#### [Data extracts]

%%

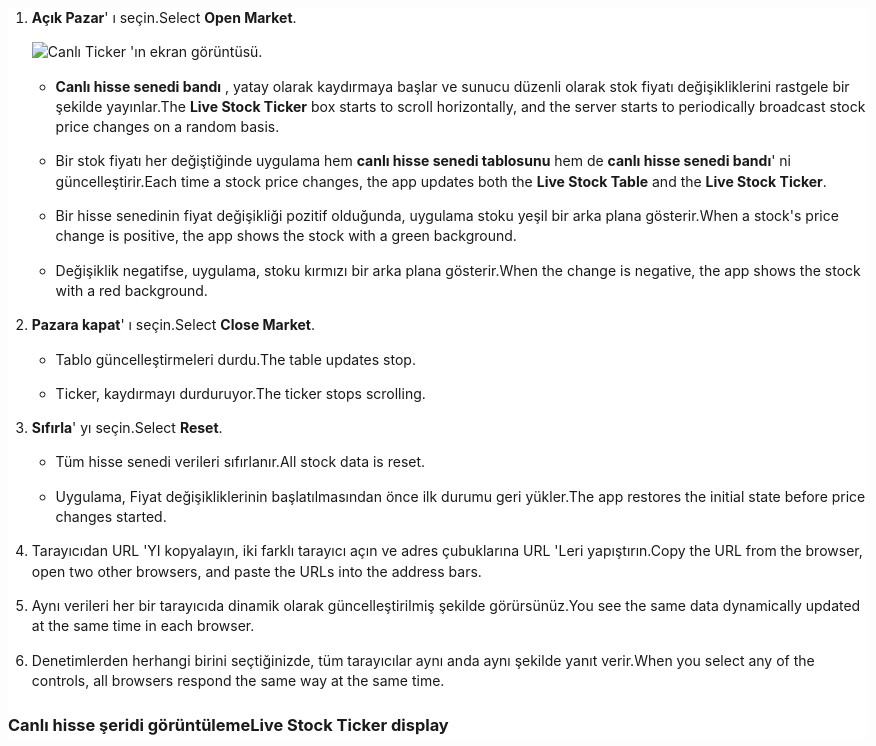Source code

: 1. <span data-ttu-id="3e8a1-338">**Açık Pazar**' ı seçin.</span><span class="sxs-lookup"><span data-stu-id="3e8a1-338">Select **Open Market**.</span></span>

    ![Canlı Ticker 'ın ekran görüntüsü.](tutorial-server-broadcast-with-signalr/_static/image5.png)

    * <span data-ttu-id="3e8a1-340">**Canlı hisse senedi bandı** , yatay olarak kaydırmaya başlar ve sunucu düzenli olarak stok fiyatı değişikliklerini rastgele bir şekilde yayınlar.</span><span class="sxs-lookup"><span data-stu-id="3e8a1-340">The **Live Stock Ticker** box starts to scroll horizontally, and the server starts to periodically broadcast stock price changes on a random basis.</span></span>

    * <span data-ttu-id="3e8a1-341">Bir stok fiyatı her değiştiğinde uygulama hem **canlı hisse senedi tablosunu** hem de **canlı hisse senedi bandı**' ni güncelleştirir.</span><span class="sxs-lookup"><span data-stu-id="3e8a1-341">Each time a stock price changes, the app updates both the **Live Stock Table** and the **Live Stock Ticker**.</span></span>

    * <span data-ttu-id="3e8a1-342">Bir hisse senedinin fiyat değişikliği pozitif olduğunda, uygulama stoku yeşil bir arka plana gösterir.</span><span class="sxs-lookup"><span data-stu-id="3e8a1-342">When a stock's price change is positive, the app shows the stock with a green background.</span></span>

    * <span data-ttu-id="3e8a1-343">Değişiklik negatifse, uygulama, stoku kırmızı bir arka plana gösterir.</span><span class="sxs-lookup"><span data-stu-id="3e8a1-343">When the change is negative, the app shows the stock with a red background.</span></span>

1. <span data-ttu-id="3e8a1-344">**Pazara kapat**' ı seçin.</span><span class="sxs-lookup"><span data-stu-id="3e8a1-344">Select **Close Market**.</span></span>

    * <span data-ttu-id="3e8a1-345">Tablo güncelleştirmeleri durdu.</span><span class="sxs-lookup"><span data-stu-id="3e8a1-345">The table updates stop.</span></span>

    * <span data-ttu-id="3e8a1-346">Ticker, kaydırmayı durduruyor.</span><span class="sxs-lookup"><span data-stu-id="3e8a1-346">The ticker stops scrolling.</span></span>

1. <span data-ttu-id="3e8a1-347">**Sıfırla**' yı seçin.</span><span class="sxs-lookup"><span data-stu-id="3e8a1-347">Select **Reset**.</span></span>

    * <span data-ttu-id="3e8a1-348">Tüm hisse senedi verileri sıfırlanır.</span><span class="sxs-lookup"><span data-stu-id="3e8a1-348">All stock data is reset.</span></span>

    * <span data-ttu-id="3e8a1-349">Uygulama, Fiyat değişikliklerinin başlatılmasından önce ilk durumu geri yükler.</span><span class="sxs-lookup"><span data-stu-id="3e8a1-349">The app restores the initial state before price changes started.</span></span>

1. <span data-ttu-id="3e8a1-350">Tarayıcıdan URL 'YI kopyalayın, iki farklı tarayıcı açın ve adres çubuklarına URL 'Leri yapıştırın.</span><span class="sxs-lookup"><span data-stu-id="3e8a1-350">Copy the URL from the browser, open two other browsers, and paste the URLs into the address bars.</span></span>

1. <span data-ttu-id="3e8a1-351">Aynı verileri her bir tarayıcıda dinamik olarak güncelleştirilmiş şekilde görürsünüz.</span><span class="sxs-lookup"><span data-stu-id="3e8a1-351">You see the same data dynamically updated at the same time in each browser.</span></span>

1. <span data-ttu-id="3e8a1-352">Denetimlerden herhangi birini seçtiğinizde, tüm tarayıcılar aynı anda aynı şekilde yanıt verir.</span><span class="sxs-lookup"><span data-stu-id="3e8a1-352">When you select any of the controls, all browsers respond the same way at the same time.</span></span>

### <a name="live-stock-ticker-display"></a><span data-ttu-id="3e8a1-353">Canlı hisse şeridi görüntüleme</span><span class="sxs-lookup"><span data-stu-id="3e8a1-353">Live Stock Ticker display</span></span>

%%
%%

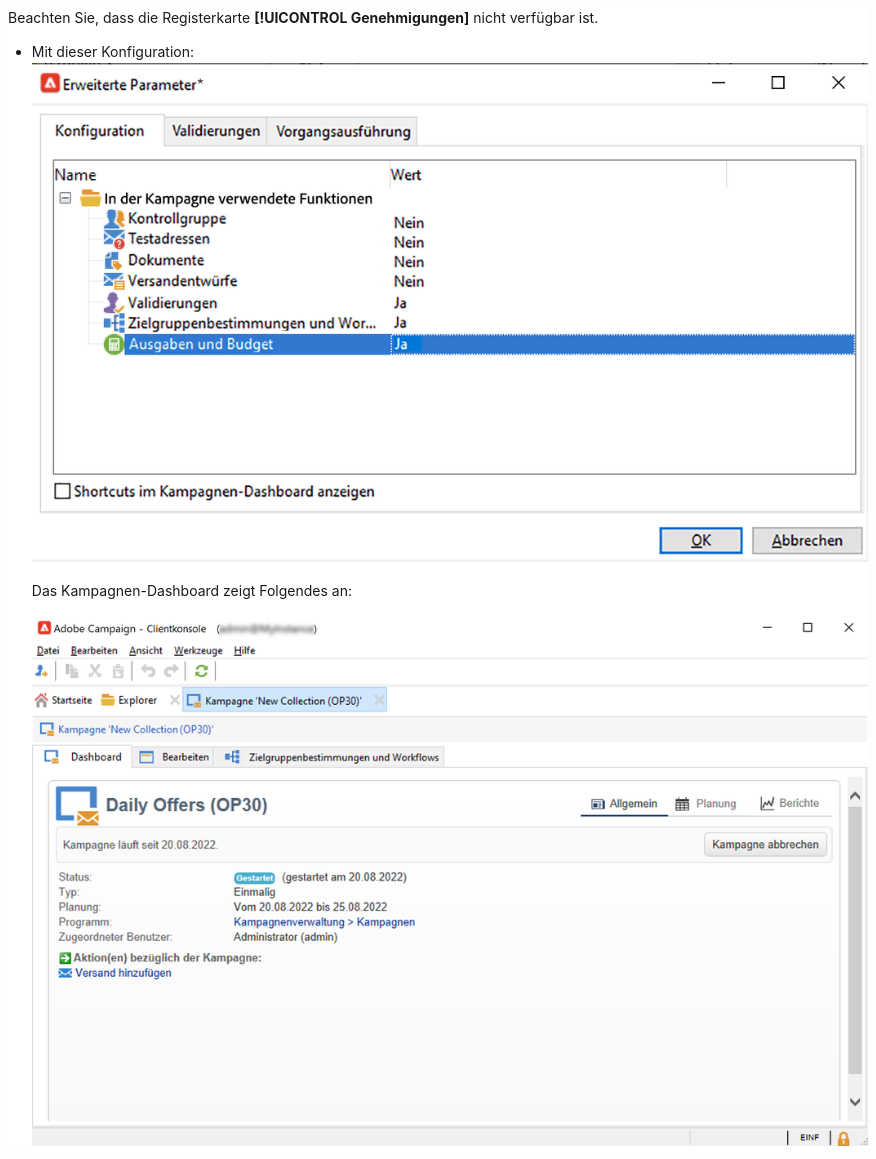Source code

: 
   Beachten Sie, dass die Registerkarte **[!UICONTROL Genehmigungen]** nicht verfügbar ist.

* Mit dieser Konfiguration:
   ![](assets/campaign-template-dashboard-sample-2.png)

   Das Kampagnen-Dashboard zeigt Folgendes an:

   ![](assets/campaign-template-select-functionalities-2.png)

%%

#### [Required work]
From the material above, copy every line that has the word "template" in it.

#### [Output below]
   ![](assets/campaign-template-dashboard-sample-2.png)
   ![](assets/campaign-template-select-functionalities-2.png)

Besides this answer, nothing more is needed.